Il y a 85 ans
Un nom aussi poétique semble étonnant pour désigner un pogrom. Il s’agit en réalité d’un choix intentionnel, révèle Christophe Tarricone, auteur des 100 Mots de la Shoah (éd. PUF). “L’histoire du terme est complexe à reconstituer, mais on pense qu’il a d’abord été utilisé pour se moquer du régime, tourner en dérision cette manie qu’avait le IIIème Reich de produire de la violence tout en l’euphémisant. Mais c’est exactement ce que le nazisme a fait par la suite : il s’est approprié ce nom pour cacher ce déferlement de violence derrière la simple image des bris de vitrines.”
Comme tous les pogroms, celui de novembre 1938 répond à un objectif politique : relancer l’émigration juive hors d’Allemagne. Alors que l’État nazi ne cesse de s’étendre dans les années 1930, 250 000 Juifs vivant dans les territoires conquis sont intégrés au IIIème Reich. Une population dont ne veut pas cette Allemagne antisémite, mais que refusent aussi d’accueillir la majorité des États, qui ferment leurs frontières aux réfugiés. La stratégie du Reich est donc de déclencher une vague de violence à l’échelle nationale, pour pousser les Juifs à quitter le territoire coûte que coûte.
Nuit de Cristal : que s’est-il passé lors des pogroms de novembre 1938 ?
Dans la nuit du 9 au 10 novembre 1938, une succession de pogroms antisémites a éclaté sur l’ensemble du territoire allemand sur ordre d’Adolf Hitler. Objectif de cette que l'on appelle la Nuit de Cristal : intimider les populations juives pour les pousser à l’émigration.
L’historien préconise donc de remplacer l’expression “Nuit de Cristal” par celle, plus factuelle, de “pogroms de novembre 1938”. “Il s’agit bien d’un pogrom tel qu’on le définit en Europe : une violence coordonnée, qui relève de l’action de l'État, au bilan humain meurtrier.” Si le bilan officiel des victimes plafonne à 90, selon les chiffres communiqués par le IIIème Reich, les historiens contemporains estiment aujourd’hui que 3 000 personnes au moins ont été assassinées au cours de ces pogroms.
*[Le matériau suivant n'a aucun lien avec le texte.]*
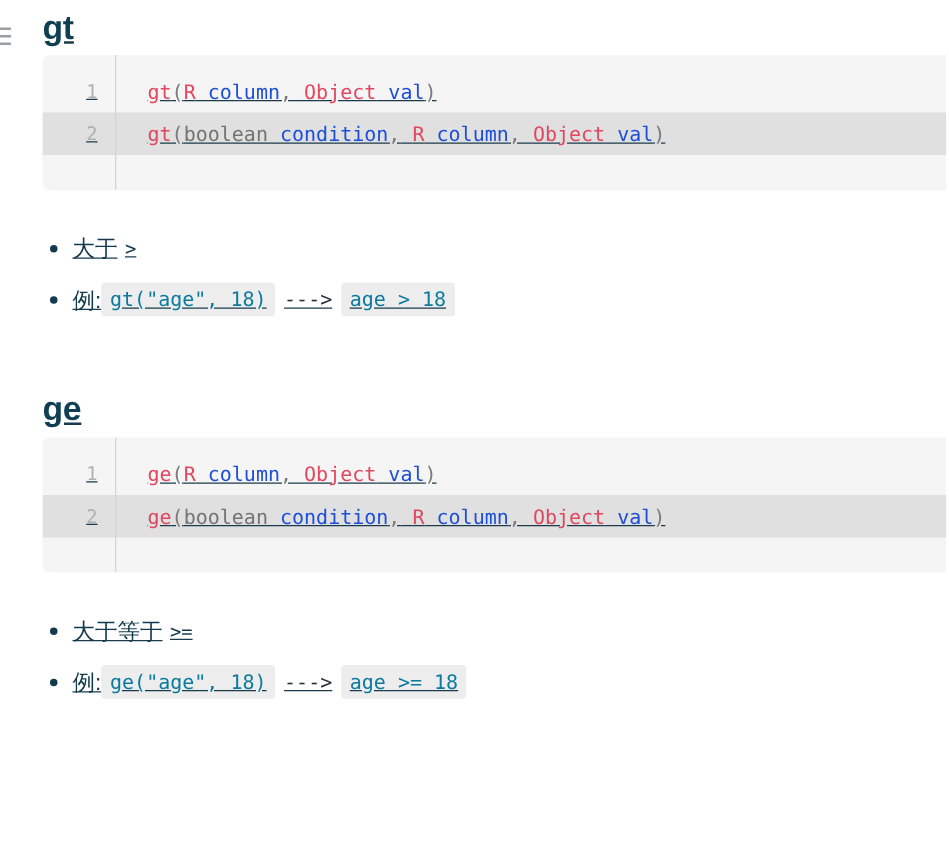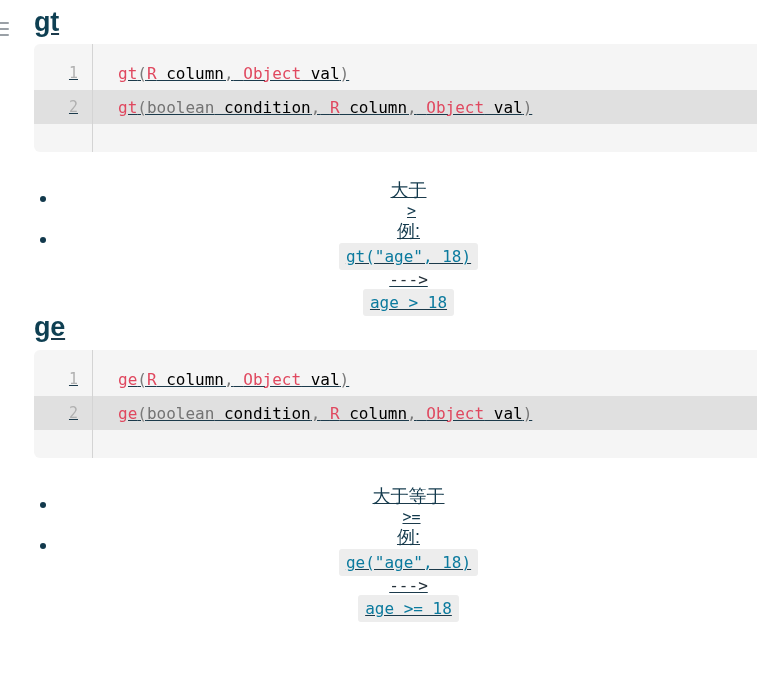--- a/index.html
+++ b/index.html
@@ -91,39 +91,38 @@
     user-select: none;
   }
   .code-body {
     padding-left: 26px;
     color: #444444;
   }
   .tok-fn    { color: #e0485f; }
   .tok-type  { color: #e0485f; }
   .tok-kw    { color: #737373; }
   .tok-punct { color: #7a7a7a; }
-  .tok-plain { color: #000000; }
+  .tok-plain { color: #1d4ed8; }
   .code-spacer { height: 12px; }
 
   
   ul.blist {
     list-style: none;
     margin: 0;
     padding: 0;
   }
   ul.blist li {
     position: relative;
     padding-left: 24px;
     margin: 0;
     height: 41px;
     display: flex;
     align-items: center;
     font-size: 18px;
     color: #12394c;
-    flex-direction: column;
   }
   ul.blist li::before {
     content: "";
     position: absolute;
     left: 6px;
     top: 50%;
     transform: translateY(-50%);
     width: 6px;
     height: 6px;
     border-radius: 50%;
Et ce, sans compter les milliers de Juifs déportés à cette occasion qui mourront des suites de leur internement concentrationnaire. Sans compter, non plus, les nombreux suicides qui ont lieu au cours de cette nuit. “C’est le pogrom antisémite le plus meurtrier de l’Histoire, avant la Shoah”, rappelle Christophe Tarricone.
L’événement trouve son origine dans la mort, le 9 novembre 1938, d’Ernst vom Rath, un secrétaire de l'ambassade allemande à Paris, grièvement blessé deux jours plus tôt par Herschel Grynszpan, un jeune Juif polonais d'origine allemande réfugié en France. Le prétexte est idéal. Alors qu’il est à Munich pour célébrer le Tag der Bewegung, Adolf Hitler ordonne à Joseph Goebbels d’organiser un pogrom national en mesure de représailles.
“Les institutions nazies se mettent immédiatement en branle sans rencontrer de résistance, raconte Christophe Tarricone. Les violences antisémites existaient en Allemagne depuis 1933. Des synagogues ont été détruites au cours de l’été 1938, et des humiliations publiques de couples mixtes pour “crime contre la race” avaient déjà lieu depuis 1925. Mais la spécificité du pogrom de novembre 1938 est de généraliser des violences antisémites qui jusque-là, n’étaient que locales.”
Soldats et policiers nazis brûlent les synagogues, détruisent les commerces et habitations, assassinent les Juifs à leur domicile. Christophe Tarricone détaille :
Le pogrom a gagné tout le territoire, jusqu’aux plus petites bourgades. Tout le monde en a été témoin. En Allemagne, en Autriche ou dans les Sudètes, il était impossible de ne pas y avoir assisté. Mais la réaction qui prédomine, c’est la passivité.
Or des correspondants de presse sont aussi sur place, et la presse anglaise, française et australienne s’empare immédiatement du sujet. “Le déclenchement de cette violence pogromiste a stigmatisé le régime allemand à l’étranger, explique Christophe Tarricone. Le régime nazi a alors renoncé au pogrom dans les territoires du IIIème Reich pour régler la “question juive”, et s’est mis à envisager d’autres solutions, où la violence s’exprimaient moins directement.” En 1941 ont lieu sur le front Est les premières vagues de massacre commis par des unités mobiles, les Einsatzgruppen. Les premiers camps d’extermination seront mis en service l’année suivante.